The 50/30/20 proportions

When you’re a freelancer, your taxes are not directly taken at the source. You need to learn to manage your money effectively, so that you can face tax payments and other invoices. There is a universal rule used by professional freelancers and entrepreneurs which refer to a proportional division of monetary assets: 50/30/20. Indeed, you need to make a goal to live on 50% of your earned income. 30% of the remaining income is dedicated to your expenses, and 20% should go to savings.

Understand how to manage late payments

Do you remember that particular client who was always a little late on payments when you were working in an office? In the freelancing world, these clients are the worst as they can drive your business into debts. You need to develop a strategy to deal with late payers effectively. Using a specialist commercial debt management company to chase late payments shows up to 80% success rate. You can also investigate LPI – Late Payment Interest – so that you can claim your business debt recovery costs. This might also encourage the customer to pay in time in future!

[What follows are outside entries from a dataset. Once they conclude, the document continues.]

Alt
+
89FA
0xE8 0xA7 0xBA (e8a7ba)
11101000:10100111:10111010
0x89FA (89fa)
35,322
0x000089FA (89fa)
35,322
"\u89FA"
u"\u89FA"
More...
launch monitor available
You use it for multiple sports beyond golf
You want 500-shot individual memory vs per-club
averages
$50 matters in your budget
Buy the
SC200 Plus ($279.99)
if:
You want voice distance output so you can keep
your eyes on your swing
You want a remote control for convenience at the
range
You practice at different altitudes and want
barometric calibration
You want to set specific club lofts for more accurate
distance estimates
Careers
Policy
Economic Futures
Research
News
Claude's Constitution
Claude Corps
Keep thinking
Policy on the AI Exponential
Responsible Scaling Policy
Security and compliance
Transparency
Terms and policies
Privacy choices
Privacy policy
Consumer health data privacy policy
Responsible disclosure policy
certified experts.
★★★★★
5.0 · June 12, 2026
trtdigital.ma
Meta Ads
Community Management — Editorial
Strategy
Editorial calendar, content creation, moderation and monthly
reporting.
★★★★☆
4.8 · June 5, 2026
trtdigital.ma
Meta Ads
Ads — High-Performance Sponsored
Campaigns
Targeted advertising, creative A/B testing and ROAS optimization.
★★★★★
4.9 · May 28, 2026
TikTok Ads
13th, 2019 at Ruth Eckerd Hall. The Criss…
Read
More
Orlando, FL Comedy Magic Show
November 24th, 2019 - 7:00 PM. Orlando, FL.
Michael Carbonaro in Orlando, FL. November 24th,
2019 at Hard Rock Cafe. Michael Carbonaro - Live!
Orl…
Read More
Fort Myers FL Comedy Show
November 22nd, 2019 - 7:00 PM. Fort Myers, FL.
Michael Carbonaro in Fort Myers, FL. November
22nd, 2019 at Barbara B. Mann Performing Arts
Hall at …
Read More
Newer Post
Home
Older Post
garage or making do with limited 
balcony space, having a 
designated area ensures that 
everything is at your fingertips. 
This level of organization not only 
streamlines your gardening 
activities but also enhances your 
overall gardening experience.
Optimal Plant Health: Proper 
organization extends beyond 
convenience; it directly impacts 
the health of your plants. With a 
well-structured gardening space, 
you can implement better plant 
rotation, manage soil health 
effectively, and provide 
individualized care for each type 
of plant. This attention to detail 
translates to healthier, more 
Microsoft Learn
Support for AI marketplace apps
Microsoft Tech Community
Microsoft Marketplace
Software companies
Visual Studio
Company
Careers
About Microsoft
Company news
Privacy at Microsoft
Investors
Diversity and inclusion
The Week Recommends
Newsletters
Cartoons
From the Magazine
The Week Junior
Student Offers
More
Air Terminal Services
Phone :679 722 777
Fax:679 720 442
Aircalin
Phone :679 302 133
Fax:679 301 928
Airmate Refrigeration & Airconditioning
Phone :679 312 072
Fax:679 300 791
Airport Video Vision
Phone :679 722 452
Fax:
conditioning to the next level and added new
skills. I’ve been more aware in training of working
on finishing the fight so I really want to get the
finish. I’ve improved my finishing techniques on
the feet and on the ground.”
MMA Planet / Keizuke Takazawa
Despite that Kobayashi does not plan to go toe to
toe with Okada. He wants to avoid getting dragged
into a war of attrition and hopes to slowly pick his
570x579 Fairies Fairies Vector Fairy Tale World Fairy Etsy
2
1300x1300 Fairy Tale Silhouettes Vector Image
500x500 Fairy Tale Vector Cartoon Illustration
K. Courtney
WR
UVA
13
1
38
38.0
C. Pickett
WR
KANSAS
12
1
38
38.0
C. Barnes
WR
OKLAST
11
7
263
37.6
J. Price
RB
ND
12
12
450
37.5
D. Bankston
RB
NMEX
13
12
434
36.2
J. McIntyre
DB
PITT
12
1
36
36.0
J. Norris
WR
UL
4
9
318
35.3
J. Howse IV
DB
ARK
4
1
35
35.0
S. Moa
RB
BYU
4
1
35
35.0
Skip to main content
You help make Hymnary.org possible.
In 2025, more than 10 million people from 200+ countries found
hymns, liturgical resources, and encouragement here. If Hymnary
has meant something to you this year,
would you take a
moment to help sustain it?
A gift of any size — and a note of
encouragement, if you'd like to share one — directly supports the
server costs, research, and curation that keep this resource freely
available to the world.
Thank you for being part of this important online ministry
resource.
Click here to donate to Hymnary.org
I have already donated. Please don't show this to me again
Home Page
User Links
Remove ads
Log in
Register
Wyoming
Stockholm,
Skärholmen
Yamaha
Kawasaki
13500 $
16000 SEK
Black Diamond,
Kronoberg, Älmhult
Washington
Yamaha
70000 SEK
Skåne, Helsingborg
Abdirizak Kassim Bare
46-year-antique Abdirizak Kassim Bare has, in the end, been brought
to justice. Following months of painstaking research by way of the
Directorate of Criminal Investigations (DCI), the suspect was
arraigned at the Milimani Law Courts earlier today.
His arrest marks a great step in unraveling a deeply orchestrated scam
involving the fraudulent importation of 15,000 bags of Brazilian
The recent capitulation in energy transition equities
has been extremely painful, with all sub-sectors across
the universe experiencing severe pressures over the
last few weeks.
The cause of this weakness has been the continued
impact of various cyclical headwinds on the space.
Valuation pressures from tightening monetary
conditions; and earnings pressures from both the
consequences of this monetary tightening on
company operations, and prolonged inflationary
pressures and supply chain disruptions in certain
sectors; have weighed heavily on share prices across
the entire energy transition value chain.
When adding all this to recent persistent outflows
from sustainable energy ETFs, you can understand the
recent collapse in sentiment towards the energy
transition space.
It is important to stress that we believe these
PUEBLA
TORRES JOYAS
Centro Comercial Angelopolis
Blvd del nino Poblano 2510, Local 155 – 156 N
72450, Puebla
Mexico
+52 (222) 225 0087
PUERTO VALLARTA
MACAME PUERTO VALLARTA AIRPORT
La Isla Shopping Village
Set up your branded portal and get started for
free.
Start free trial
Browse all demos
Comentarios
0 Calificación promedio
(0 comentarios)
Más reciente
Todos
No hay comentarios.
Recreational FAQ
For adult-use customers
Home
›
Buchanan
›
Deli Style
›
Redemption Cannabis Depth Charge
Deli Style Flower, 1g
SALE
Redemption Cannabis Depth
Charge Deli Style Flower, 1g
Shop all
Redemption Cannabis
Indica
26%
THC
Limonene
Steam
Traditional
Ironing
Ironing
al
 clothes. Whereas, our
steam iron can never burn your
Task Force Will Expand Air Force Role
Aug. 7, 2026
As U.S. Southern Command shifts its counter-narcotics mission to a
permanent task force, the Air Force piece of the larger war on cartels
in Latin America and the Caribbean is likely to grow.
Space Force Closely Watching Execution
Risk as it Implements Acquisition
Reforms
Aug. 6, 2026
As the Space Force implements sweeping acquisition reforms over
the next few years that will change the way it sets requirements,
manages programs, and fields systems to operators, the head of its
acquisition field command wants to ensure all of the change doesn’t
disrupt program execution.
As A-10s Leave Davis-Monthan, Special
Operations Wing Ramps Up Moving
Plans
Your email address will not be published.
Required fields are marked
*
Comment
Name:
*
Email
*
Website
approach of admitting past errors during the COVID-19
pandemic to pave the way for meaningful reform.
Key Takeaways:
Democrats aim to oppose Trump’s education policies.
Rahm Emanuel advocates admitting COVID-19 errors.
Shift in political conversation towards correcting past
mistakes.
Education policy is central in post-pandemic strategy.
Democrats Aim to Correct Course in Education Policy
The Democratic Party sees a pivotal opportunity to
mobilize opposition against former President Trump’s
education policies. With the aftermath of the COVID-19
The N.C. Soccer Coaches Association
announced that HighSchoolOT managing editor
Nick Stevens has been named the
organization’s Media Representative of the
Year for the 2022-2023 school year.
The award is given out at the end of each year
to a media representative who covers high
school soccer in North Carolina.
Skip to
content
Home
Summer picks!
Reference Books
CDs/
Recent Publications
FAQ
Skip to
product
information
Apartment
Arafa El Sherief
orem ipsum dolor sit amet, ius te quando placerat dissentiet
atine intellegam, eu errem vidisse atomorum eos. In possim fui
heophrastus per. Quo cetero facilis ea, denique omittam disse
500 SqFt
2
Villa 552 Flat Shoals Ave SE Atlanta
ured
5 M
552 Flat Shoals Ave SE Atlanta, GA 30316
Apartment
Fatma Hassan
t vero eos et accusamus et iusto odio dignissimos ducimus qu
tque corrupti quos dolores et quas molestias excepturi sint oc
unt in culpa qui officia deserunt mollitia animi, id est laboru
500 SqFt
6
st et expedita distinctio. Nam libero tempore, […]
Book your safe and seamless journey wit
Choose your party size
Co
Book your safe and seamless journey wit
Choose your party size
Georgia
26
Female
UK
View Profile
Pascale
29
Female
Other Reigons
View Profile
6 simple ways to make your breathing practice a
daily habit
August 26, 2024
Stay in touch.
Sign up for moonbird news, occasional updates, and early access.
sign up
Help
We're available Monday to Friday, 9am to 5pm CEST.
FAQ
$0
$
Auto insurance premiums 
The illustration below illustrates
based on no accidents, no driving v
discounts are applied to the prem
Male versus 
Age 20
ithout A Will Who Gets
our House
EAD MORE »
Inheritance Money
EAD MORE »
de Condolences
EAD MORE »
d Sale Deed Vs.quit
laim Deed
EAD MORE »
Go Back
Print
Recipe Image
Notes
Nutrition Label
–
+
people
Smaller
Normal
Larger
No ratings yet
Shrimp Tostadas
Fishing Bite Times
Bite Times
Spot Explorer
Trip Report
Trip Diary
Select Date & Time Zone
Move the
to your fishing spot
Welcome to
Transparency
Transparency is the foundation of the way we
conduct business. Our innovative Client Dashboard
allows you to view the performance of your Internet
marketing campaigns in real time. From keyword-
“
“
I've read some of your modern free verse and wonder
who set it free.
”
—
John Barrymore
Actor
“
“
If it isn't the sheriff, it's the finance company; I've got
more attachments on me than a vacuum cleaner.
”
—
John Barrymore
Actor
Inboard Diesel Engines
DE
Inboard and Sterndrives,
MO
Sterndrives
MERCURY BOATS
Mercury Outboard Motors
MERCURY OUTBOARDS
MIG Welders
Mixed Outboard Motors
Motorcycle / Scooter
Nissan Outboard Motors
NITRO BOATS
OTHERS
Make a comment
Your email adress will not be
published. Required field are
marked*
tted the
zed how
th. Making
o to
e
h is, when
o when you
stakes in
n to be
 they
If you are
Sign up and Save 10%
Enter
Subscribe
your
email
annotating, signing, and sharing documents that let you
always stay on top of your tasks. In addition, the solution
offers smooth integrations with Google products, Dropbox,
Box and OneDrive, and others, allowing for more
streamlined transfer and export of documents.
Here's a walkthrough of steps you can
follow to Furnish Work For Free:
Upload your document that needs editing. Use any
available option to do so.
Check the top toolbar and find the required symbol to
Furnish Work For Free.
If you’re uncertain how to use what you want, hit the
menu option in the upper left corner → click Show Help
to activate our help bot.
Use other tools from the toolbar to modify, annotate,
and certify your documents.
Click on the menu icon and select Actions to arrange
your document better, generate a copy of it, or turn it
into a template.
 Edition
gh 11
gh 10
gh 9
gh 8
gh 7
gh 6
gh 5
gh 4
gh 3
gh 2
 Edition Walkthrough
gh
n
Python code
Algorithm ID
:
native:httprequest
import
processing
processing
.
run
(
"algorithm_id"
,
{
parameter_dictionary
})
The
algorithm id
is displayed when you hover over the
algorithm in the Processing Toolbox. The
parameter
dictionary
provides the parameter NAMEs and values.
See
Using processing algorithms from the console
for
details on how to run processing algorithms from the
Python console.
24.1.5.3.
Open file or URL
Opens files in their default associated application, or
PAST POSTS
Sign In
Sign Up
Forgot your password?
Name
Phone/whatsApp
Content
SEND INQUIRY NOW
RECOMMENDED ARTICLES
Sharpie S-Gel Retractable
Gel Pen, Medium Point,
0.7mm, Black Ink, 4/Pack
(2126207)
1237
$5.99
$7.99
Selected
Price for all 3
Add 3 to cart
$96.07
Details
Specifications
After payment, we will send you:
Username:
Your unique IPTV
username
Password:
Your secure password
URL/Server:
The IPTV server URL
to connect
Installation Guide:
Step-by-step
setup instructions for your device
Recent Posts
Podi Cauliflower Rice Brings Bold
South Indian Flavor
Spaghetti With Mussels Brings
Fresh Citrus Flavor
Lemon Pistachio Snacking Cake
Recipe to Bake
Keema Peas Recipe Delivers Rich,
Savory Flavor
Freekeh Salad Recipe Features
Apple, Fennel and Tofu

Don’t start a new career out of the blue

Lastly, the best advice you can get is not to quit your job without a plan. Sure, we get it: you can’t stand your manager, or the office politics makes the work too stressful. But it takes time to build a freelancing career. It’s not a career where you can hit the ground running. You have to build a presence first. It’s something you need to establish before you quit your employment, if you want to avoid financial struggles.

Not getting broke, as a freelancer, is wrongly associated with how many clients you can get. In reality, managing your professional investments, your finances and client payments are vital skills to keep your budget in the green.